Les premiers chasseurs
Frédéric Belnet
Bien plus rares qu’on ne le pense, des preuves – directes ou indirectes – suggèrent aux préhistoriens que la famille humaine, pour se procurer les protéines nécessaires à son développement, est passée d’un comportement charognard à un comportement prédateur. La transition est toutefois bien difficile à cerner, tout comme les réelles pratiques de chasse.
L’image d’Épinal
De La guerre du feu aux aventures de Rahan en passant par les reconstitutions télévisées, l’image d’Épinal du chasseur préhistorique, brandissant son épieu face à un mammouth, est tellement ancrée dans notre culture qu’on a peine à seulement envisager une réalité différente. Or, si nos ancêtres sont bien d’habiles chasseurs, ce mode de subsistance n’intervient probablement que progressivement, et à un certain stade seulement de l’évolution de la famille humaine. Probablement, car anthropologues et préhistoriens, là encore, peinent à retracer cet usage, comme tous ceux des premiers hominidés.
Maigres indices
Les vestiges matériels de cette pratique a priori essentielle sont bien moins présents que ceux d’autres activités, comme l’art. Bien sûr, il y a les pierres taillées. Mais celles-ci sont plus souvent des outils à dépecer, découper les animaux morts, des racloirs pour traiter leurs peaux, que des armes de chasse. Ces dernières sont identifiables par leur forme (harpons…) ou – plus rarement – parce qu’encastrées dans la carcasse fossilisée d’animaux, comme pour ce mastodonte ouest-américain vieux de 13 800 ans, trouvé avec une pointe de sagaie fichée dans une côte. Ces armes apparaissent surtout à partir de l’époque où les pierres taillées sont suffisamment légères pour être emmanchées.

**EXTRAITS DE DONNÉES:**
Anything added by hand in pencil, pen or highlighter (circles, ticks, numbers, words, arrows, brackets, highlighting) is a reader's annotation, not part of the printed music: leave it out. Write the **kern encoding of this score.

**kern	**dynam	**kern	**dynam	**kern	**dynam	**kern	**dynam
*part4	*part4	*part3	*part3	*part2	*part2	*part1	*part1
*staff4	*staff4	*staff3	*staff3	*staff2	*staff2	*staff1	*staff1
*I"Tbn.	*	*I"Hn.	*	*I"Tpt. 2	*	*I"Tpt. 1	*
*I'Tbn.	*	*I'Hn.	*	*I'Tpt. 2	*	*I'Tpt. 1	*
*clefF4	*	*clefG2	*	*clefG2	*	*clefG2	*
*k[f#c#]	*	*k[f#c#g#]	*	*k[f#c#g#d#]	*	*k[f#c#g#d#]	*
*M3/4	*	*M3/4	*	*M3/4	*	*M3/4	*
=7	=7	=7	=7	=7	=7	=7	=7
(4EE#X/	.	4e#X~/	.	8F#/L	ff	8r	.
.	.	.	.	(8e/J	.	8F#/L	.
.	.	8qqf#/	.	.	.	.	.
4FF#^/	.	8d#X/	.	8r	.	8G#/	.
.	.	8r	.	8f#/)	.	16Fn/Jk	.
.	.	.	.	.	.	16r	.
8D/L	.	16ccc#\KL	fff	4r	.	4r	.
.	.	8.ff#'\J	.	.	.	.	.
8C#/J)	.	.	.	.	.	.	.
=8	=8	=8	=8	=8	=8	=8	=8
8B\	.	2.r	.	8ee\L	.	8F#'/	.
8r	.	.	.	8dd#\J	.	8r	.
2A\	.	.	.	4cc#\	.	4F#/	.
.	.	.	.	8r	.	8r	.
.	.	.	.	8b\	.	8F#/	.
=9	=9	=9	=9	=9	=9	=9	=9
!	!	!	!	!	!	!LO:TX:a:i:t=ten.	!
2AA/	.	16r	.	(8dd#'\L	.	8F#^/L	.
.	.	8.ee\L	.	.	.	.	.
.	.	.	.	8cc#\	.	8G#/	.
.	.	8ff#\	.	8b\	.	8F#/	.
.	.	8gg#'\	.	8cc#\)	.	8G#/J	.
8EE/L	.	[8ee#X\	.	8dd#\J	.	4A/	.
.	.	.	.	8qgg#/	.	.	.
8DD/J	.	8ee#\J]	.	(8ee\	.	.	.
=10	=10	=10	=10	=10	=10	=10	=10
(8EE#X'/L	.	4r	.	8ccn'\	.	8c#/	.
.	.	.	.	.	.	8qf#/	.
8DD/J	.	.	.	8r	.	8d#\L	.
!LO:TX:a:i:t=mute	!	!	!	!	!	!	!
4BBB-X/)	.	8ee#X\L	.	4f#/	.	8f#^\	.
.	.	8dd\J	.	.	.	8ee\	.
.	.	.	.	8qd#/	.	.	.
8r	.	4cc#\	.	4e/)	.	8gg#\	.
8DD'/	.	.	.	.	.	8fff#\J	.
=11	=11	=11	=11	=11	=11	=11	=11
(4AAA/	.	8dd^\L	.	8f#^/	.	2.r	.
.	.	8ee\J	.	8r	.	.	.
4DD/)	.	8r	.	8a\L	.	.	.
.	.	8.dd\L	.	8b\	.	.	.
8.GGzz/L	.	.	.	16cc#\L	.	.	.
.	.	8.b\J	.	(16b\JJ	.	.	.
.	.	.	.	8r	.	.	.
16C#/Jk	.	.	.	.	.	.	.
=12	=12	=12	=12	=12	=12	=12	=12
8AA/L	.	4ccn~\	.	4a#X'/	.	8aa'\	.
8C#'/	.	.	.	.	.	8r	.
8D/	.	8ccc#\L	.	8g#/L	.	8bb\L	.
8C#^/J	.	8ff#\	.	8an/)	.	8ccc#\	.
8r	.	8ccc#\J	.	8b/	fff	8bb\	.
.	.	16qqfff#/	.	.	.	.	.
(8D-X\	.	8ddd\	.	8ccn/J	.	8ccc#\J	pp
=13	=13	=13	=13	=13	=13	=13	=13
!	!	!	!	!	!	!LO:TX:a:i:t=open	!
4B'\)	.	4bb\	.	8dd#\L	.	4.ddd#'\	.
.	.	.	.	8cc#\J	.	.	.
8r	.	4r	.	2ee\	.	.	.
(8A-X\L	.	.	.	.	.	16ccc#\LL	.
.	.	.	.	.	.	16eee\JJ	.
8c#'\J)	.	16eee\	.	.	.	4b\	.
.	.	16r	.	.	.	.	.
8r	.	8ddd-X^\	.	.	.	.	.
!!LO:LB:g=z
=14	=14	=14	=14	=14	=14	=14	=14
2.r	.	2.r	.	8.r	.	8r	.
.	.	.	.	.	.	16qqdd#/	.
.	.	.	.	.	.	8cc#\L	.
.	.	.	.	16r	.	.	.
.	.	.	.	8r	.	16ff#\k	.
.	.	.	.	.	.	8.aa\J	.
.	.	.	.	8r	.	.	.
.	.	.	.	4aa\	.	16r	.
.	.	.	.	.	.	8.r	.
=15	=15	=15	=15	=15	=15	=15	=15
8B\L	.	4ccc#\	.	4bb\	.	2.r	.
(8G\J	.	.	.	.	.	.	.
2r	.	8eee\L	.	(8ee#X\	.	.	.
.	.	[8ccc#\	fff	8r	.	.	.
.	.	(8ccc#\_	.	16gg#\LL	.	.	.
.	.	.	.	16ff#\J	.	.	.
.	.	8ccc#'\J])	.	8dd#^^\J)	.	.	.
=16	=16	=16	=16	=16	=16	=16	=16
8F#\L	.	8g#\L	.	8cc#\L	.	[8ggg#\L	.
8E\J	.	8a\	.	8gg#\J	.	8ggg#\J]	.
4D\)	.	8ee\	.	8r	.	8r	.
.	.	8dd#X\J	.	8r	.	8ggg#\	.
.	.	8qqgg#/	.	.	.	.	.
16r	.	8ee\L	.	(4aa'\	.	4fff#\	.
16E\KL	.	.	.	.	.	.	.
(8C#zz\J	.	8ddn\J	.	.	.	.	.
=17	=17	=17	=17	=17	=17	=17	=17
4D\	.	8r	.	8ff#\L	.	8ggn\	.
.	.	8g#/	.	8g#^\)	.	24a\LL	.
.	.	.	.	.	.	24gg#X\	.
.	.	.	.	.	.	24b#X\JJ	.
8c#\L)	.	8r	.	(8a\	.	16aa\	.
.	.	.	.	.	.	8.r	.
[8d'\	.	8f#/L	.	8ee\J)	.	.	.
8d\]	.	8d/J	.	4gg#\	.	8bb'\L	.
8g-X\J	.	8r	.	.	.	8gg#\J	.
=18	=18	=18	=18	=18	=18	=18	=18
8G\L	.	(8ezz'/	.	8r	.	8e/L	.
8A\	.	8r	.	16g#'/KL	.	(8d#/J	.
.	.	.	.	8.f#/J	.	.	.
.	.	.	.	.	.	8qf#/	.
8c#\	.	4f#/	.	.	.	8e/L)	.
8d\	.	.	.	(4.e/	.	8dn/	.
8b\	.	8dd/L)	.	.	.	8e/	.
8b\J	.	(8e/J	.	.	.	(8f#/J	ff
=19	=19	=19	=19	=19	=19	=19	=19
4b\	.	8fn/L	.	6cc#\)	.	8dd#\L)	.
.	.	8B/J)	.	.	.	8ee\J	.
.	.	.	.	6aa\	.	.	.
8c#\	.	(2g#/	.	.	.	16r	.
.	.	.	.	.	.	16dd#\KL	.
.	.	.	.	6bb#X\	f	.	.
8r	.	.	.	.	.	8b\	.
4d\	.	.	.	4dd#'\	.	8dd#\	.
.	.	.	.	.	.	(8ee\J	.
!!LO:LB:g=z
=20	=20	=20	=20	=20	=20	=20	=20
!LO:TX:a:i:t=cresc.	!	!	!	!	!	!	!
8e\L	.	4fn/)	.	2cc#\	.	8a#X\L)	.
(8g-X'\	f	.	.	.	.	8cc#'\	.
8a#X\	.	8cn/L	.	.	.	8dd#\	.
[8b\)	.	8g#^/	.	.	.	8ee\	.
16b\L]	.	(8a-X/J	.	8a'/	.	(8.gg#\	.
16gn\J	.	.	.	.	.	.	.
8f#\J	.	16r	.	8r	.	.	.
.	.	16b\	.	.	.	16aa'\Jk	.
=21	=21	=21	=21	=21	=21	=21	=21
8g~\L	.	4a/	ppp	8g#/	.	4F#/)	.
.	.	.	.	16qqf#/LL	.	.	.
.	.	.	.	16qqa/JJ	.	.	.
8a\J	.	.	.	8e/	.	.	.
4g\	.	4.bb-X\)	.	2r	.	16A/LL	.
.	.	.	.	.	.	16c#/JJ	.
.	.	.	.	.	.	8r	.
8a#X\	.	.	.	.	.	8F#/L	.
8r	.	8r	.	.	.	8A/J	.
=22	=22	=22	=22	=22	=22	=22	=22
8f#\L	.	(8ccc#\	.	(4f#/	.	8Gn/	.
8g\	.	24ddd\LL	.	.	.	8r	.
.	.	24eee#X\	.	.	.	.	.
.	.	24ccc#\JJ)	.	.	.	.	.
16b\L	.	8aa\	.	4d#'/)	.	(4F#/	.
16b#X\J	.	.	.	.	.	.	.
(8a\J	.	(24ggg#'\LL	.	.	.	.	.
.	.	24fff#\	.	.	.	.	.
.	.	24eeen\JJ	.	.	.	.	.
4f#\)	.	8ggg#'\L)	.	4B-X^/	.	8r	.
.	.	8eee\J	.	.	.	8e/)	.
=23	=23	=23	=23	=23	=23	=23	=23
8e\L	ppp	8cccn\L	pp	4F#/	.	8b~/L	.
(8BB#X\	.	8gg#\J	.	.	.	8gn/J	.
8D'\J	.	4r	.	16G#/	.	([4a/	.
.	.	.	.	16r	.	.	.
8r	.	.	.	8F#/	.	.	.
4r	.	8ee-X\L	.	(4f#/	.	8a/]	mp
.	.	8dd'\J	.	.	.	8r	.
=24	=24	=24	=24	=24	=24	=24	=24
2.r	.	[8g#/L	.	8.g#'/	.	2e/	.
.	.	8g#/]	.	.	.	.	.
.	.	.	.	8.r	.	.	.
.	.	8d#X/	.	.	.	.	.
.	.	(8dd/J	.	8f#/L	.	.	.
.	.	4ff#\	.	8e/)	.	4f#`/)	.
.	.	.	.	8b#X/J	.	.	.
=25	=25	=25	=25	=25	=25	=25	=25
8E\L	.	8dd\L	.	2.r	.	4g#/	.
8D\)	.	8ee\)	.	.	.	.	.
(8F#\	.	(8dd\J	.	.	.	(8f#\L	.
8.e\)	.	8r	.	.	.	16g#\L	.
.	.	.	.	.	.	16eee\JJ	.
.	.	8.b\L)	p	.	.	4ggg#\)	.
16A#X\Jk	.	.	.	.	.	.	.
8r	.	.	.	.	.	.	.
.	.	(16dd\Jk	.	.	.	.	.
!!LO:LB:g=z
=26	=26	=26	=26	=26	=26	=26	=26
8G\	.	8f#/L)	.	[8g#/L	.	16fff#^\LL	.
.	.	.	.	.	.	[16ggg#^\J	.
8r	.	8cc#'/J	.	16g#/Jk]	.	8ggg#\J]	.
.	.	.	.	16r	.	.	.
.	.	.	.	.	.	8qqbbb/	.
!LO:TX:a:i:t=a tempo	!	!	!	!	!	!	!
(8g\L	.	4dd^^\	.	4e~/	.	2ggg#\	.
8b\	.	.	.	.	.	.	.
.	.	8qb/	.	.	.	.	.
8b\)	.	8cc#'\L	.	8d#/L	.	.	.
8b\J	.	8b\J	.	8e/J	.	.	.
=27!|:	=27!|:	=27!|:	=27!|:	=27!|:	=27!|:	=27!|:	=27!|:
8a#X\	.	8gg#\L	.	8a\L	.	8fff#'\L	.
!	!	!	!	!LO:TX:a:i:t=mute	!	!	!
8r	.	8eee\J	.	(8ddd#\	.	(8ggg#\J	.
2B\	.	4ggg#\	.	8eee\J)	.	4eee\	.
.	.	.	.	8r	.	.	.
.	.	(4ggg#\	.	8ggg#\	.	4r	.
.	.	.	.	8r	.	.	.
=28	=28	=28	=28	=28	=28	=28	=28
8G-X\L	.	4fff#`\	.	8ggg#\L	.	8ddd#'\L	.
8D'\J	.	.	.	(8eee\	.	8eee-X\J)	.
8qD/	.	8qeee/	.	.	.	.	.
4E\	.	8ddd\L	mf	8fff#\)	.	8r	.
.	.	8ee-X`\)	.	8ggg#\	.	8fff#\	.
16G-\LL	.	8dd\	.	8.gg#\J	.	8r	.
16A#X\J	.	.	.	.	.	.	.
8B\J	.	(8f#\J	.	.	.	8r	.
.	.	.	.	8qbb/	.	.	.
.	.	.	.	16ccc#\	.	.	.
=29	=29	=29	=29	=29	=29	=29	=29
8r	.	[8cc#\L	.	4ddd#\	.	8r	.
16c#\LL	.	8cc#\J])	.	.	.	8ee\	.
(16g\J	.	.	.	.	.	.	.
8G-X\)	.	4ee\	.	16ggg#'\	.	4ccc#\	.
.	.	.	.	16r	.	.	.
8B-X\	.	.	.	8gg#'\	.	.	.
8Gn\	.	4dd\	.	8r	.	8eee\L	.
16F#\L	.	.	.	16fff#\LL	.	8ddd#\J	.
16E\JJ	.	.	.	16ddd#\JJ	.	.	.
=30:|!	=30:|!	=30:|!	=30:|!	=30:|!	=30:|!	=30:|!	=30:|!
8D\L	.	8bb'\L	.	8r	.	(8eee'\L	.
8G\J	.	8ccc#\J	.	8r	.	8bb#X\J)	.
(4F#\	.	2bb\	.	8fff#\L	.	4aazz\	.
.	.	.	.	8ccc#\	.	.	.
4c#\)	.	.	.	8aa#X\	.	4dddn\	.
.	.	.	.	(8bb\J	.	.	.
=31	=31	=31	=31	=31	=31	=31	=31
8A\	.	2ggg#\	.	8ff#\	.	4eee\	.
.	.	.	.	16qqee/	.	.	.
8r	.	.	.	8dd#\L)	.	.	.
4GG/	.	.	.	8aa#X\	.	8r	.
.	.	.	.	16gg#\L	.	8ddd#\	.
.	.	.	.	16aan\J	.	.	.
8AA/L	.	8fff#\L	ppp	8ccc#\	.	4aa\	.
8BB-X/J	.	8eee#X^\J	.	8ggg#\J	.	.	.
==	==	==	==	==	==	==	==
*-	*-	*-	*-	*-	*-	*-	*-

**CONSIGNE 1:**
Répondez aux questions suivantes sur le texte consacré aux premiers chasseurs :
(a) Selon les préhistoriens, vers quel comportement la famille humaine est-elle passée ?
(b) Quel animal le chasseur préhistorique de l'image d'Épinal affronte-t-il ?
(c) Quel âge a le mastodonte ouest-américain trouvé avec une pointe de sagaie ?
**CONSIGNE 2:**
Dressez la liste des exemples que le texte sur les premiers chasseurs cite pour montrer la diffusion de l'image d'Épinal du chasseur préhistorique.
**CONSIGNE 3:**
Recopiez le passage du texte sur les premiers chasseurs qui commence par « Les premiers chasseurs » et se poursuit jusqu'à « pratiques de chasse. ».

**RÉPONSE COMPLÈTE 1:**
(a) Un comportement prédateur, après un comportement charognard.
(b) Un mammouth.
(c) 13 800 ans.

**RÉPONSE COMPLÈTE 2:**
- La guerre du feu
- les aventures de Rahan
- les reconstitutions télévisées

**RÉPONSE COMPLÈTE 3:**
Les premiers chasseurs
Frédéric Belnet
Bien plus rares qu’on ne le pense, des preuves – directes ou indirectes – suggèrent aux préhistoriens que la famille humaine, pour se procurer les protéines nécessaires à son développement, est passée d’un comportement charognard à un comportement prédateur. La transition est toutefois bien difficile à cerner, tout comme les réelles pratiques de chasse.